The list of measures to save the Venezuelan economy was passed to Maduro’s government in November by a delegation led by Russia’s deputy minister of finance, Sergei Storchak. The recommendations, seen by The Bell, include:

  • Introduce a minimum income for households. Gasoline was free for Venezuelans before 1 January 2019, but now the government has introduced market prices. A guaranteed minimum income, according to the Russian officials, is the most effective way to fight poverty: “the money can be spent on gasoline, and on what households need.”
  • Stop financing the budget deficit by printing money. In August, Maduro removed five zeroes from the country’s currency and relaunched it as a “sovereign bolivar”. But without any other steps to reduce the deficit, the currency lost 95% of its value against the dollar in just a few months. Banks are reportedly already refusing to accept two bolivar banknotes, the lowest denomination, even though they are brand new.
  • Reform the tax code, with a new focus on indirect taxation.
  • Increase oil production and diversify exports (it was unclear from the document how this could be accomplished).

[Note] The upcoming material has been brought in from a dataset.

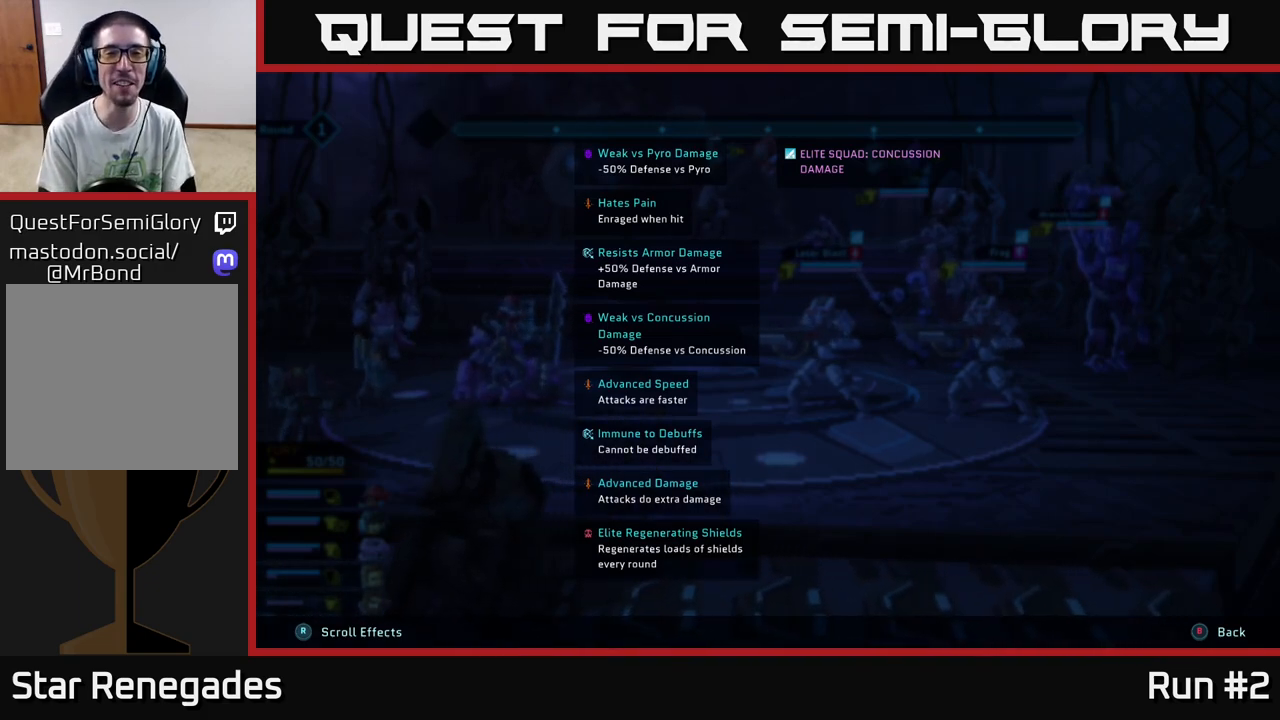
{"buttons": ["L2", "R2"], "left_stick": "center", "right_stick": "center", "events": []}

Russian officials also diplomatically praised Venezuela’s attempts to solve hyperinflation by creating a national crypto-currency tied to oil — the El Petro. But Storchak said Russia is not prepared to use this currency for settlements between the two countries.

Whatever the merits of the proposals, it is unclear if Maduro’s government is actually ready to implement them. Venezuela received what it needed most from Russia when Maduro met President Vladimir Putin in December. After the talks, Maduro announced Russia would invest over $5 billion in in Venezuelan oil assets and deliver 600,000 tonnes of grain. Altogether, according to calculations by Reuters, the Russian government and state-owned oil giant Rosneft have provided over $17 billion worth of loans to Caracas since 2006. Venezuela’s state-owned oil company, PDVSA, is repaying this via oil deliveries, but it is a very slow process.

Why the world should care

While Russia’s friendship with Venezuela is loss-making, the Latin American country’s economic collapse plays into the hands of Russian oil companies and was a major reason for crude price rises in 2018. If the Venezuelan government heeds the reasonable advice given to them by Russian officials, it would make life easier not just for Venezuelans, but the country’s neighbors, who took in 3 million refugees in 2018 and are predicted to receive another 2 million this year.